President Donald Trump’s former top economic advisor, Gary Cohn, said Thursday that the trade war the U.S. has been embroiled in with China could not be won and is damaging the country’s economy.

Cohn said in an interview with BBC that the tariffs imposed by Trump were affecting the cost of importing necessary product from China, hurting the administration’s plans to stimulate growth through tax cuts.

“When you build plant equipment, you’re buying steel, you’re buying aluminum, you’re buying imported products and then we put tariffs on those, so literally the tax incentive we gave you with one hand was taken away with the other hand,” said Cohn, who resigned as director as the U.S. National Economic Council after the President announced levies on aluminum and steel earlier this year.

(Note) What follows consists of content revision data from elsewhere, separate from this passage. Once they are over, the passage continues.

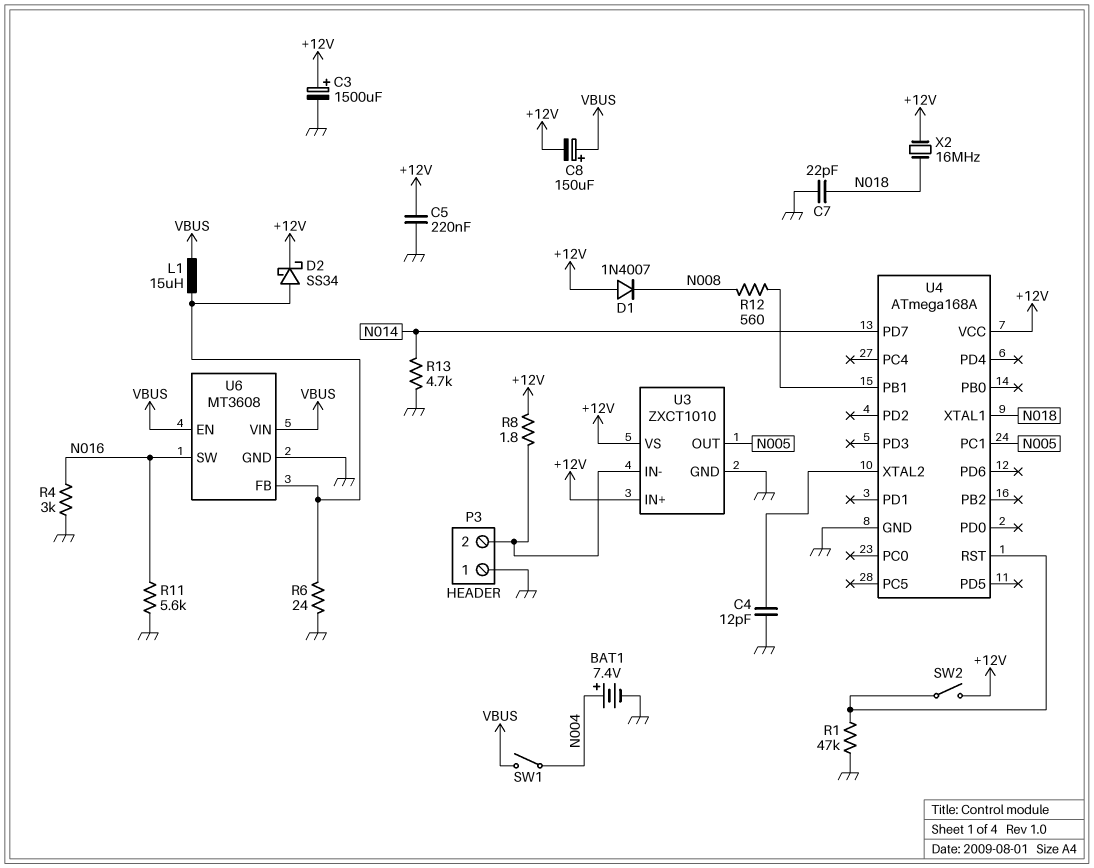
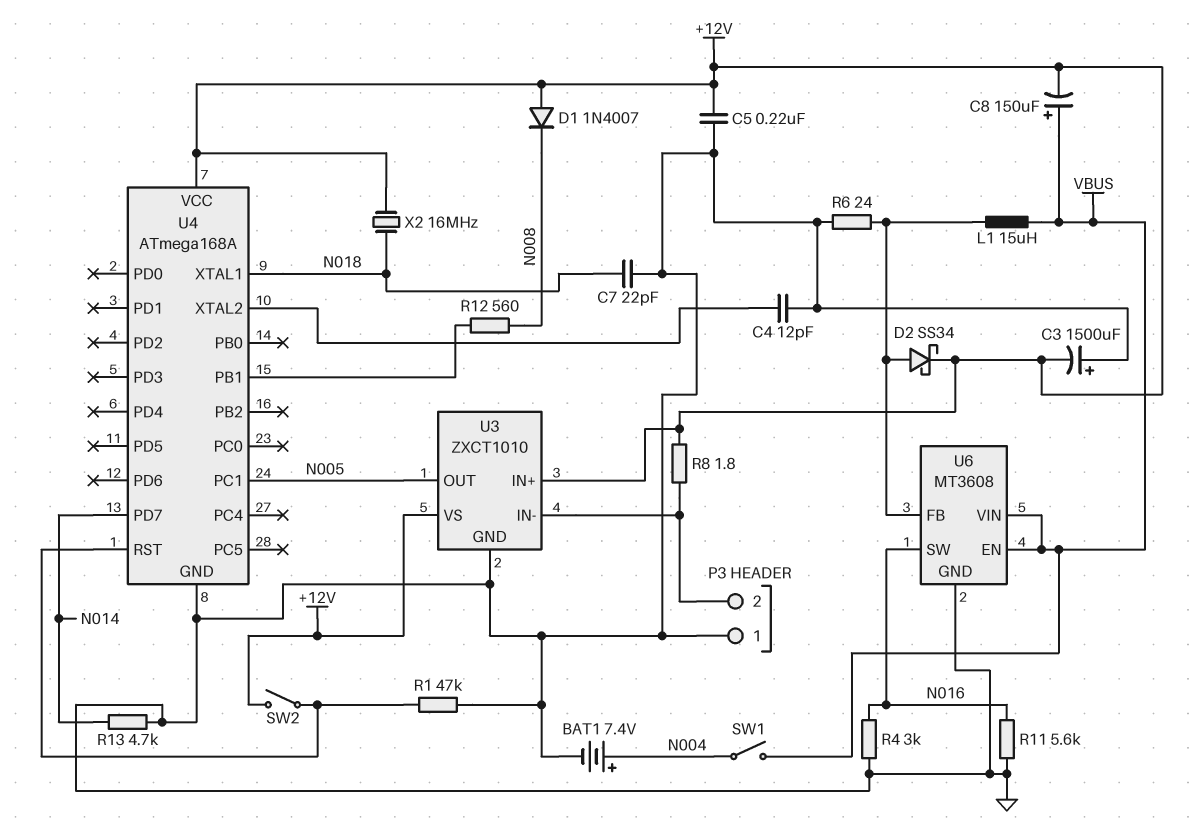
C3: 1500uF (plus +12V, minus GND) -> 1500uF (plus GND, minus +12V)

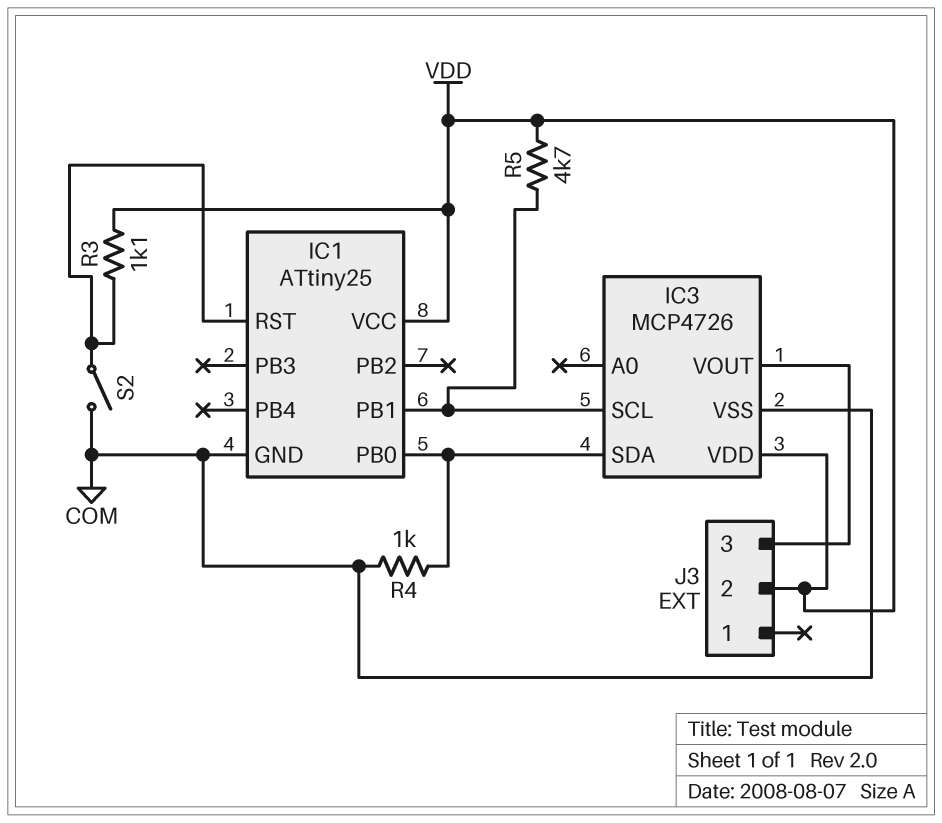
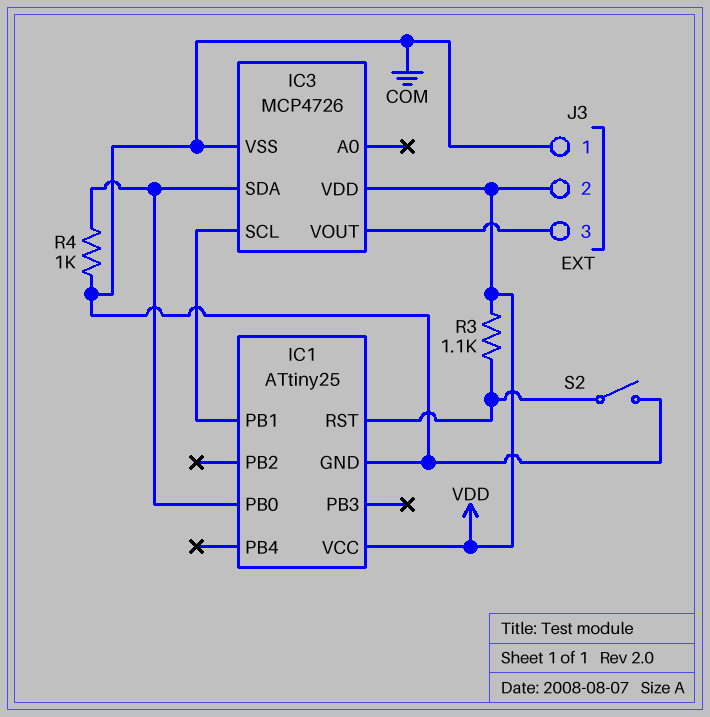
J3 pin 1: none -> COM
R5: 4.7k (IC1/PB1, VDD) -> none

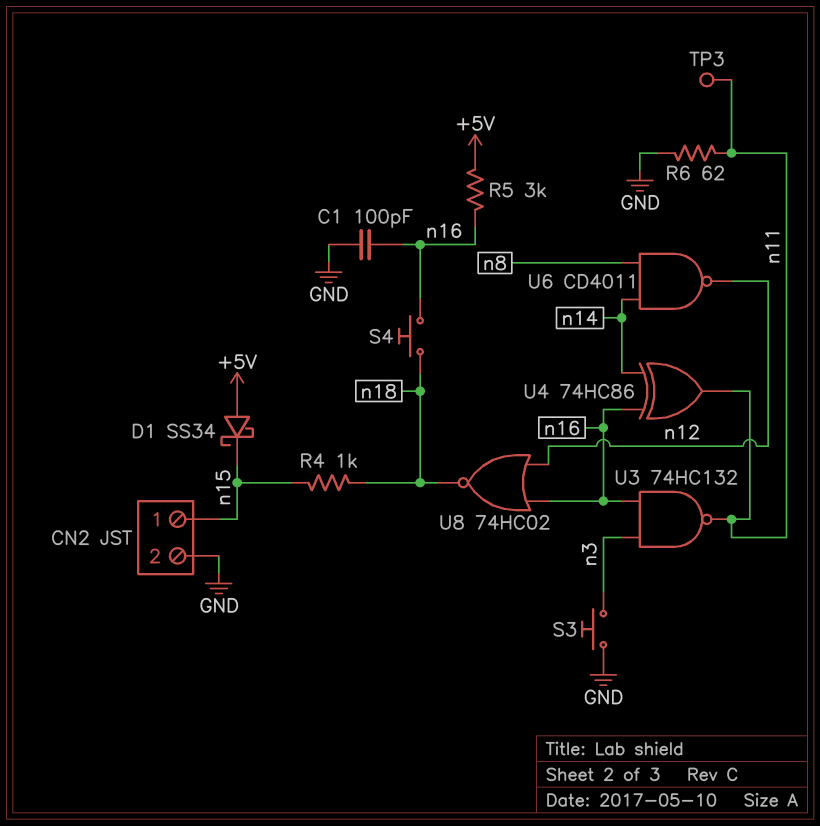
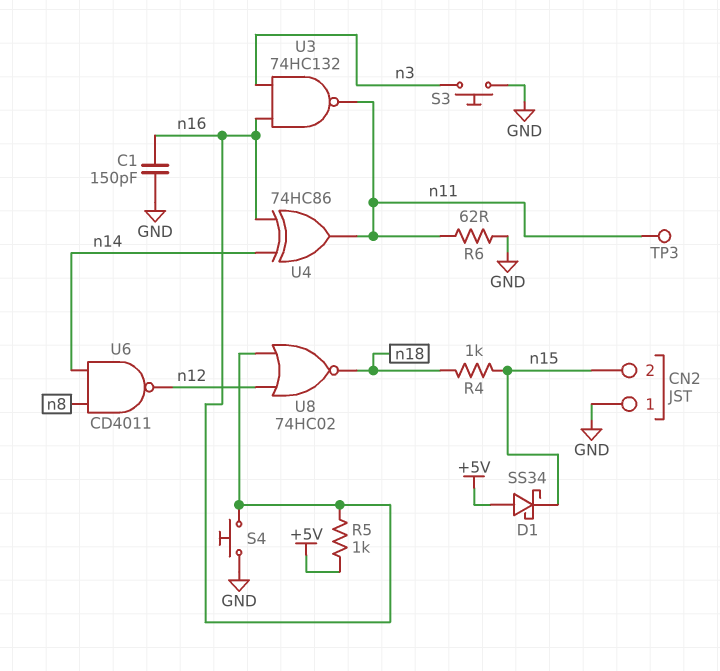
C1: 100pF (GND, n16) -> 150pF (GND, n16)
CN2 pin 1: n15 -> GND
CN2 pin 2: GND -> n15
R5: 3k (+5V, n16) -> 1k (+5V, n16)
S4: button (n16, n18) -> button (GND, n16)

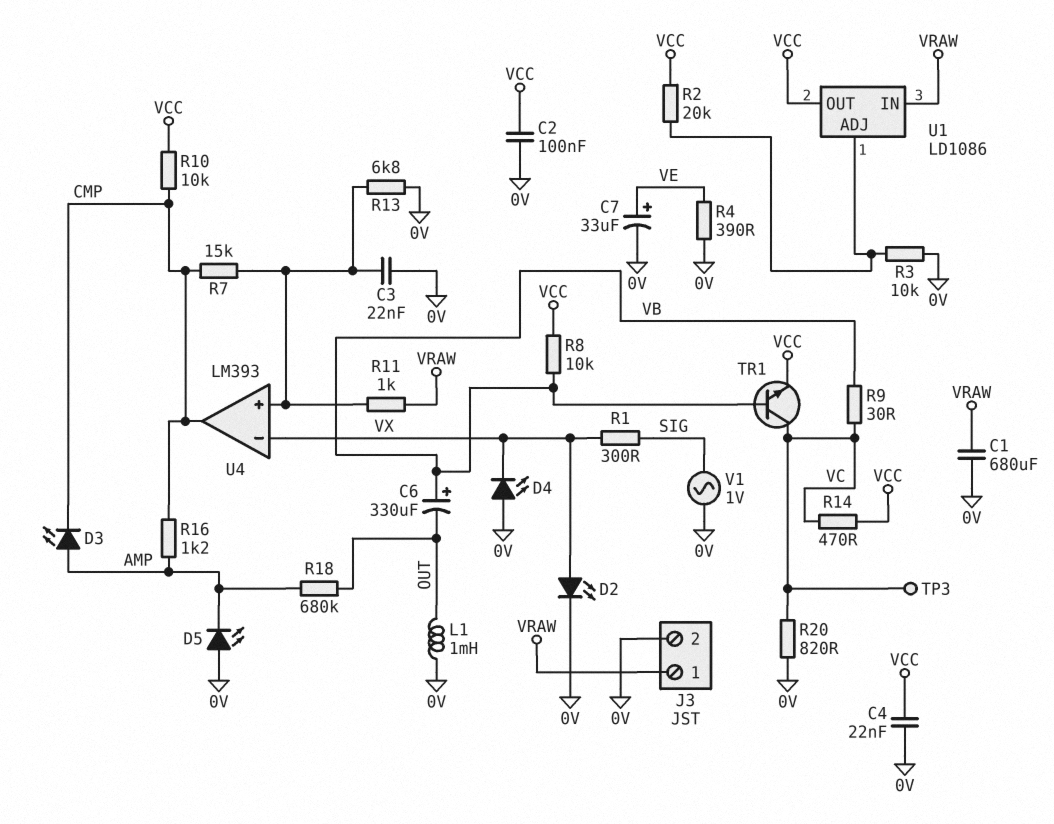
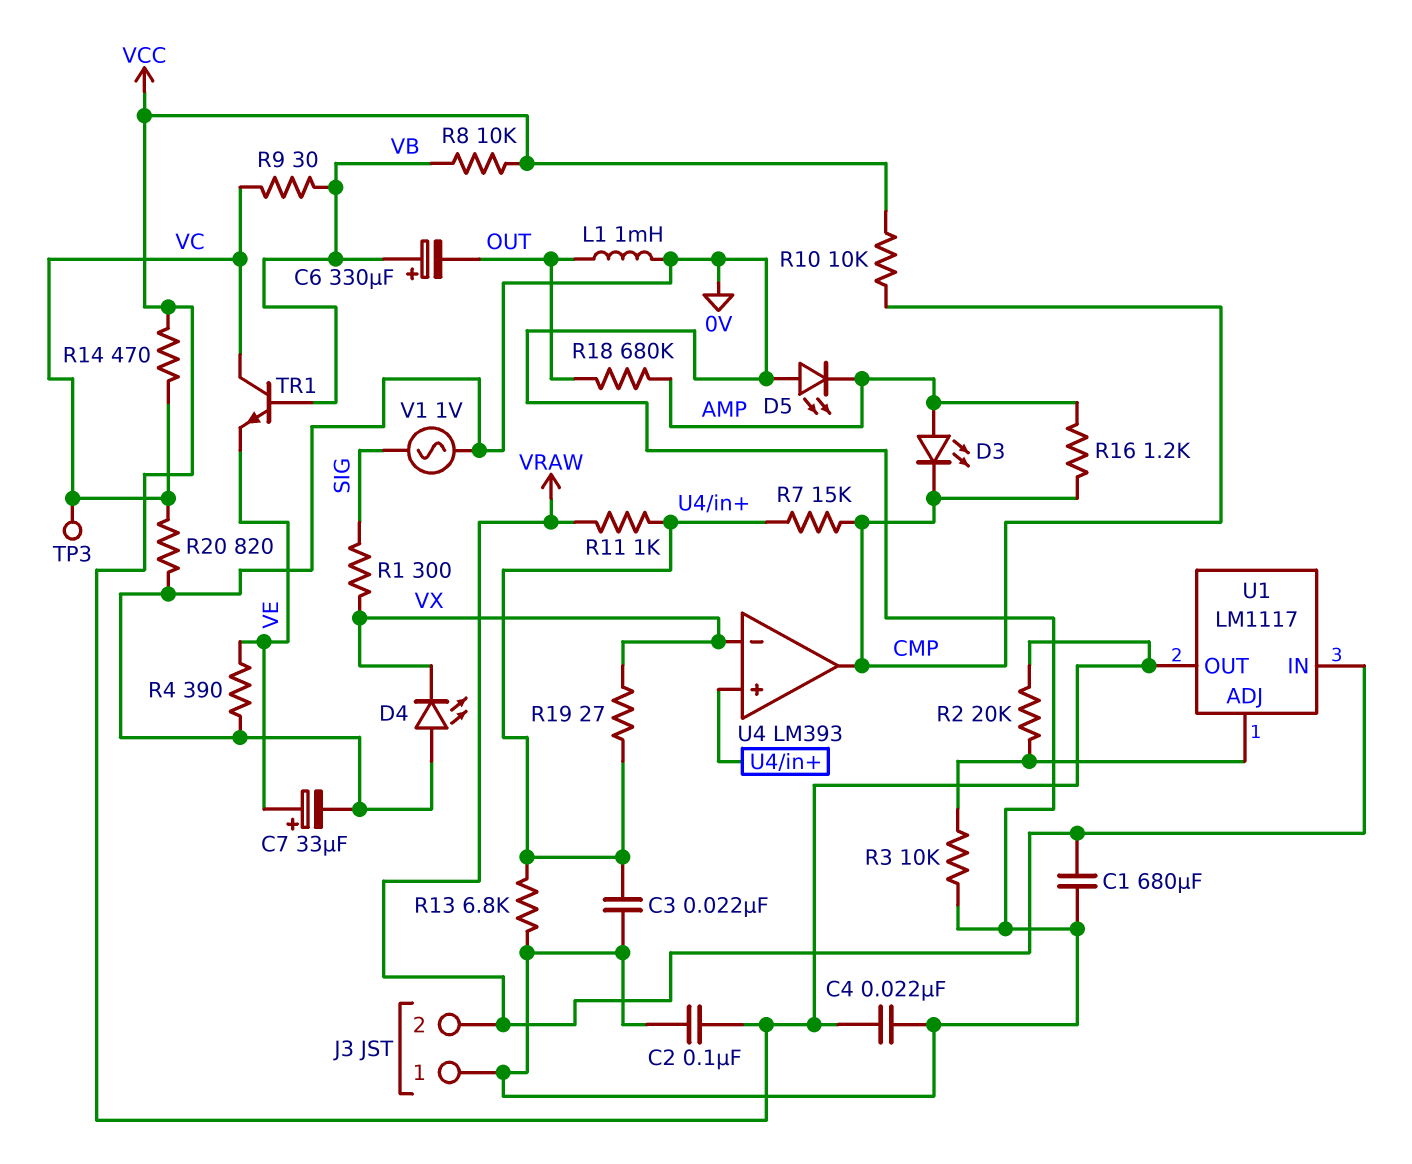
D2: LED (A VX, K 0V) -> none
J3 pin 1: VRAW -> 0V
J3 pin 2: 0V -> VRAW
R19: none -> 27 (U4/in+, VX)
TR1: NPN (B VB, C VC, E VCC) -> NPN (B VB, C VC, E VE)
U1: LD1086 -> LM1117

He then continued by stressing that “everyone loses in a trade war.” Cohn noted that Trump had always believed he could straighten out trade imbalances with China by slapping tariffs, but the slowdown in the Chinese economy was inevitable even without them, the former Goldman Sachs president said.

“I think the Chinese economy was going to slow down with or without a trade war,” he said, adding that it was having “a real impact” in parts of the U.S. economy such as automobile manufacturing and farming, CNBC reports.

Cohn also commented on President Trump’s remarks that Federal Reserve Chairman Jerome Powell “let us down” by not announcing higher rate cuts than the quarter-point reduction announced Wednesday. The former economic advisor pointed out that the central bank was an independent body and the President was not to make any attempts to influence monetary policy.

“It’s not supposed to be a political agency. And I very much believe in those separations of powers,” said Cohn, adding that Powell was doing a “very good job.”